All of the data that follows should be retyped exactly as it appears.

··· MATERIAL PROVIDED ···

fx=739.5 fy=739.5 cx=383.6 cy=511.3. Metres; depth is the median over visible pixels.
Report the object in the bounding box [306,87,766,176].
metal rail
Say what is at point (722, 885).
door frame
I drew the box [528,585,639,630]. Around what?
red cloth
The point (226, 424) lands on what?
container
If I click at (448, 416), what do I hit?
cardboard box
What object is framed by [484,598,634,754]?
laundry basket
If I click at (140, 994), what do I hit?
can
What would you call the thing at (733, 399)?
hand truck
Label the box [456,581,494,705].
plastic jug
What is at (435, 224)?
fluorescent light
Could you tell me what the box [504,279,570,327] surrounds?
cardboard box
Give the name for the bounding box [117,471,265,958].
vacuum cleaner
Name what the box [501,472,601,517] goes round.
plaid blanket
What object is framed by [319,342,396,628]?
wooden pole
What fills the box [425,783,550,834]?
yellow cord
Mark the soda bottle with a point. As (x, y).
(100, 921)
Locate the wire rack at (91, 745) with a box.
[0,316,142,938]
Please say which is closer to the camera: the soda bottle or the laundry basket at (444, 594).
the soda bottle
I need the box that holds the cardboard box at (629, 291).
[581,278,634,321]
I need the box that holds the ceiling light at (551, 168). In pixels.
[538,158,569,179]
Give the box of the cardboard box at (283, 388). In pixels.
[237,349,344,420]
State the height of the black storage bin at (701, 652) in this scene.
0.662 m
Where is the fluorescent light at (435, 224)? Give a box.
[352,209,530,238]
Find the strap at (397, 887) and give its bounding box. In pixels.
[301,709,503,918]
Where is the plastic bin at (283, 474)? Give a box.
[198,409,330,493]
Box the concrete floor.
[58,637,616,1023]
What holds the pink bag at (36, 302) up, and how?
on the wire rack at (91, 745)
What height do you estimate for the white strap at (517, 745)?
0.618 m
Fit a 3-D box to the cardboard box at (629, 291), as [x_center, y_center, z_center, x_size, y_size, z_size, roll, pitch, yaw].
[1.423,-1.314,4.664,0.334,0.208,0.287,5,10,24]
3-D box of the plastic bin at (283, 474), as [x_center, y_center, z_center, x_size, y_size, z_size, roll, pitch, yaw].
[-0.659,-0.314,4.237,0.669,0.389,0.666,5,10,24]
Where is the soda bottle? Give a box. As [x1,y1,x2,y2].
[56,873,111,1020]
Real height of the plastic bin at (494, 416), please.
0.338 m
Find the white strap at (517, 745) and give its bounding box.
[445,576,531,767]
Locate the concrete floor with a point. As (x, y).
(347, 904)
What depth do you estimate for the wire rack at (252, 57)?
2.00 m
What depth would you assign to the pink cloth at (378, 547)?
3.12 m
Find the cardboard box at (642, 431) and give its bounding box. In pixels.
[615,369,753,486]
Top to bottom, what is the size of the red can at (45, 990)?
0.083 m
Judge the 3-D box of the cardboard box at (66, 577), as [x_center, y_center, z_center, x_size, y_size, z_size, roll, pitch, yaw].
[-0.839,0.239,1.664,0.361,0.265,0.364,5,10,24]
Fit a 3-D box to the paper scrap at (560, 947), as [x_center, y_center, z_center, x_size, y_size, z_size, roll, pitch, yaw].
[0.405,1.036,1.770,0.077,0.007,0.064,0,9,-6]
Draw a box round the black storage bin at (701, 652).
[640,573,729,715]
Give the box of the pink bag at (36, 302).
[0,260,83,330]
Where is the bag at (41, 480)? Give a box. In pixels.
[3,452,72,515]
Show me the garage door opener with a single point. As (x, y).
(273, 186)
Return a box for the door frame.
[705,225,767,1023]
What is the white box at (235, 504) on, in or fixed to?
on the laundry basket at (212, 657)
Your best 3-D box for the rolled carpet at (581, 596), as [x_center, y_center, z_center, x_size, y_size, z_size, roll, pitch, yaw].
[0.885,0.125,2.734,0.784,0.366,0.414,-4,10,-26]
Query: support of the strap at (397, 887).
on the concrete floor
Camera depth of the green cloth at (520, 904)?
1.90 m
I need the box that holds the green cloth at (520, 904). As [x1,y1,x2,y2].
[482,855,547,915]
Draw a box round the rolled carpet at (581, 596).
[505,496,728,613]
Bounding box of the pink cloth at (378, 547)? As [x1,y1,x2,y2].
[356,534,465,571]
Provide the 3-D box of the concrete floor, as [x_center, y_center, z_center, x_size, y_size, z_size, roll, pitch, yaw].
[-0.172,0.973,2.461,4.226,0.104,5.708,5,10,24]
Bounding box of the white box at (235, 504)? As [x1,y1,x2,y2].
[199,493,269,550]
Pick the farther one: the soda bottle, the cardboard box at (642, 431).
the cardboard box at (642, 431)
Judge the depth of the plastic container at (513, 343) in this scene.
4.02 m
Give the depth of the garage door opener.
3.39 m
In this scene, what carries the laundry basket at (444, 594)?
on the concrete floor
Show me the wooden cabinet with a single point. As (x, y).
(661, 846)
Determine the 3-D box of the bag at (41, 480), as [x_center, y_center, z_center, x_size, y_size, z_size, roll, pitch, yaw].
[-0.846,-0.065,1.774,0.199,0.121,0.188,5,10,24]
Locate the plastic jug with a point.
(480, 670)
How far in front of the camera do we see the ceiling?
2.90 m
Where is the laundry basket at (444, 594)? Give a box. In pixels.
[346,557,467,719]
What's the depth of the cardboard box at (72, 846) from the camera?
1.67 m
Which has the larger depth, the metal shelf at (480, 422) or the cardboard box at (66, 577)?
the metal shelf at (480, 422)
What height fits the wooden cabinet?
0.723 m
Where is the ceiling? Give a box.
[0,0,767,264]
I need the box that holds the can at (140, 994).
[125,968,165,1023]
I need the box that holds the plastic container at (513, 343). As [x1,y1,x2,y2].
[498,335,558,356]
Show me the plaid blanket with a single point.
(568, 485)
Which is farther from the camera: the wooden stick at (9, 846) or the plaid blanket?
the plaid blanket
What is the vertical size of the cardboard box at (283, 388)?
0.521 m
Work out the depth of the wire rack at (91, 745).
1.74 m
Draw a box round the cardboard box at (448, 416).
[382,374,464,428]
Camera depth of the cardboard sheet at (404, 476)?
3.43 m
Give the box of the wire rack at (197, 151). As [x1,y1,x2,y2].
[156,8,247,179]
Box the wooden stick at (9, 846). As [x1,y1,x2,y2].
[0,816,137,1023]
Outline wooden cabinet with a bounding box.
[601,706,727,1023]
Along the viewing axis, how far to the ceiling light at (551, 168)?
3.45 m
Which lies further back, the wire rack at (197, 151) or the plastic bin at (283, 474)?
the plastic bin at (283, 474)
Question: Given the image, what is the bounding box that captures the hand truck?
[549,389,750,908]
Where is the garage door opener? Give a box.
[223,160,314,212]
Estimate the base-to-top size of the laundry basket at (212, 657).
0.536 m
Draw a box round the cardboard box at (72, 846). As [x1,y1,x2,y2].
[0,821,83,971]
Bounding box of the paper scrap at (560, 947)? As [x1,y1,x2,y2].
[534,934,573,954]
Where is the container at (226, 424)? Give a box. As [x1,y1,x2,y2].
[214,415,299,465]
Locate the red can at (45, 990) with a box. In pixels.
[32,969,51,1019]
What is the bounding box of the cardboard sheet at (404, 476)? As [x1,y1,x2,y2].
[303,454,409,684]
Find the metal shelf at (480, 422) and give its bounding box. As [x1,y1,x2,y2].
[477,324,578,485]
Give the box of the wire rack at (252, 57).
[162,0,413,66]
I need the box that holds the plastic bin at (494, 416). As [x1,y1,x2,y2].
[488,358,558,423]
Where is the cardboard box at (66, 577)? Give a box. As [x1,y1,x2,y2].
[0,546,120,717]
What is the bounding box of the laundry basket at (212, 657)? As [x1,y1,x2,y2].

···

- EXERCISE RESULT
fx=739.5 fy=739.5 cx=383.6 cy=511.3. Metres; depth is the median over visible pixels.
Report the object in the bounding box [306,87,766,176].
metal rail
Say what is at point (722, 885).
door frame
I drew the box [528,585,639,630]. Around what?
red cloth
The point (226, 424) lands on what?
container
If I click at (448, 416), what do I hit?
cardboard box
What object is framed by [484,598,634,754]?
laundry basket
If I click at (140, 994), what do I hit?
can
What would you call the thing at (733, 399)?
hand truck
Label the box [456,581,494,705].
plastic jug
What is at (435, 224)?
fluorescent light
Could you tell me what the box [504,279,570,327] surrounds?
cardboard box
Give the name for the bounding box [117,471,265,958].
vacuum cleaner
Name what the box [501,472,601,517] goes round.
plaid blanket
What object is framed by [319,342,396,628]?
wooden pole
What fills the box [425,783,550,834]?
yellow cord
Mark the soda bottle with a point. As (x, y).
(100, 921)
Locate the wire rack at (91, 745) with a box.
[0,316,142,938]
Please say which is closer to the camera: the soda bottle or the laundry basket at (444, 594).
the soda bottle
I need the box that holds the cardboard box at (629, 291).
[581,278,634,321]
I need the box that holds the ceiling light at (551, 168). In pixels.
[538,158,569,179]
Give the box of the cardboard box at (283, 388). In pixels.
[237,349,344,420]
State the height of the black storage bin at (701, 652) in this scene.
0.662 m
Where is the fluorescent light at (435, 224)? Give a box.
[352,209,530,238]
Find the strap at (397, 887) and give its bounding box. In pixels.
[301,709,503,918]
Where is the plastic bin at (283, 474)? Give a box.
[198,409,330,493]
Box the concrete floor.
[58,637,616,1023]
What holds the pink bag at (36, 302) up, and how?
on the wire rack at (91, 745)
What height do you estimate for the white strap at (517, 745)?
0.618 m
Fit a 3-D box to the cardboard box at (629, 291), as [x_center, y_center, z_center, x_size, y_size, z_size, roll, pitch, yaw].
[1.423,-1.314,4.664,0.334,0.208,0.287,5,10,24]
3-D box of the plastic bin at (283, 474), as [x_center, y_center, z_center, x_size, y_size, z_size, roll, pitch, yaw].
[-0.659,-0.314,4.237,0.669,0.389,0.666,5,10,24]
Where is the soda bottle? Give a box. As [x1,y1,x2,y2].
[56,873,111,1020]
Real height of the plastic bin at (494, 416), please.
0.338 m
Find the white strap at (517, 745) and give its bounding box.
[445,576,531,767]
Locate the concrete floor with a point. As (x, y).
(347, 904)
What depth do you estimate for the wire rack at (252, 57)?
2.00 m
What depth would you assign to the pink cloth at (378, 547)?
3.12 m
Find the cardboard box at (642, 431) and give its bounding box. In pixels.
[615,369,753,486]
Top to bottom, what is the size of the red can at (45, 990)?
0.083 m
Judge the 3-D box of the cardboard box at (66, 577), as [x_center, y_center, z_center, x_size, y_size, z_size, roll, pitch, yaw].
[-0.839,0.239,1.664,0.361,0.265,0.364,5,10,24]
Fit a 3-D box to the paper scrap at (560, 947), as [x_center, y_center, z_center, x_size, y_size, z_size, roll, pitch, yaw].
[0.405,1.036,1.770,0.077,0.007,0.064,0,9,-6]
Draw a box round the black storage bin at (701, 652).
[640,573,729,715]
Give the box of the pink bag at (36, 302).
[0,260,83,330]
Where is the bag at (41, 480)? Give a box. In pixels.
[3,452,72,515]
Show me the garage door opener with a single point. As (x, y).
(273, 186)
Return a box for the door frame.
[705,225,767,1023]
What is the white box at (235, 504) on, in or fixed to?
on the laundry basket at (212, 657)
Your best 3-D box for the rolled carpet at (581, 596), as [x_center, y_center, z_center, x_size, y_size, z_size, roll, pitch, yaw].
[0.885,0.125,2.734,0.784,0.366,0.414,-4,10,-26]
Query: support of the strap at (397, 887).
on the concrete floor
Camera depth of the green cloth at (520, 904)?
1.90 m
I need the box that holds the green cloth at (520, 904). As [x1,y1,x2,y2].
[482,855,547,915]
Draw a box round the rolled carpet at (581, 596).
[505,496,728,613]
Bounding box of the pink cloth at (378, 547)? As [x1,y1,x2,y2].
[356,534,465,571]
Provide the 3-D box of the concrete floor, as [x_center, y_center, z_center, x_size, y_size, z_size, roll, pitch, yaw].
[-0.172,0.973,2.461,4.226,0.104,5.708,5,10,24]
Bounding box of the white box at (235, 504)? As [x1,y1,x2,y2].
[199,493,269,550]
Pick the farther one: the soda bottle, the cardboard box at (642, 431).
the cardboard box at (642, 431)
Judge the depth of the plastic container at (513, 343) in this scene.
4.02 m
Give the depth of the garage door opener.
3.39 m
In this scene, what carries the laundry basket at (444, 594)?
on the concrete floor
Show me the wooden cabinet with a single point. As (x, y).
(661, 846)
Determine the 3-D box of the bag at (41, 480), as [x_center, y_center, z_center, x_size, y_size, z_size, roll, pitch, yaw].
[-0.846,-0.065,1.774,0.199,0.121,0.188,5,10,24]
Locate the plastic jug with a point.
(480, 670)
How far in front of the camera do we see the ceiling?
2.90 m
Where is the laundry basket at (444, 594)? Give a box. In pixels.
[346,557,467,719]
What's the depth of the cardboard box at (72, 846) from the camera?
1.67 m
Which has the larger depth, the metal shelf at (480, 422) or the cardboard box at (66, 577)?
the metal shelf at (480, 422)
What height fits the wooden cabinet?
0.723 m
Where is the ceiling? Give a box.
[0,0,767,264]
I need the box that holds the can at (140, 994).
[125,968,165,1023]
I need the box that holds the plastic container at (513, 343). As [x1,y1,x2,y2].
[498,335,558,356]
Show me the plaid blanket with a single point.
(568, 485)
Which is farther from the camera: the wooden stick at (9, 846) or the plaid blanket?
the plaid blanket
What is the vertical size of the cardboard box at (283, 388)?
0.521 m
Work out the depth of the wire rack at (91, 745).
1.74 m
Draw a box round the cardboard box at (448, 416).
[382,374,464,428]
Camera depth of the cardboard sheet at (404, 476)?
3.43 m
Give the box of the wire rack at (197, 151). As [x1,y1,x2,y2].
[156,8,247,179]
Box the wooden stick at (9, 846). As [x1,y1,x2,y2].
[0,816,137,1023]
Outline wooden cabinet with a bounding box.
[601,706,727,1023]
Along the viewing axis, how far to the ceiling light at (551, 168)?
3.45 m
Which lies further back, the wire rack at (197, 151) or the plastic bin at (283, 474)?
the plastic bin at (283, 474)
Question: Given the image, what is the bounding box that captures the hand truck?
[549,389,750,908]
Where is the garage door opener? Give a box.
[223,160,314,212]
Estimate the base-to-top size of the laundry basket at (212, 657).
0.536 m
Draw a box round the cardboard box at (72, 846). As [x1,y1,x2,y2].
[0,821,83,971]
Bounding box of the paper scrap at (560, 947)? As [x1,y1,x2,y2].
[534,934,573,954]
Where is the container at (226, 424)? Give a box. As [x1,y1,x2,y2].
[214,415,299,465]
Locate the red can at (45, 990) with a box. In pixels.
[32,969,51,1019]
What is the bounding box of the cardboard sheet at (404, 476)? As [x1,y1,x2,y2].
[303,454,409,684]
Find the metal shelf at (480, 422) and give its bounding box. As [x1,y1,x2,y2].
[477,324,578,485]
Give the box of the wire rack at (252, 57).
[162,0,413,66]
I need the box that holds the plastic bin at (494, 416). As [x1,y1,x2,y2].
[488,358,558,423]
Where is the cardboard box at (66, 577)? Give a box. As [x1,y1,x2,y2].
[0,546,120,717]
What is the bounding box of the laundry basket at (212, 657)? As [x1,y1,x2,y2].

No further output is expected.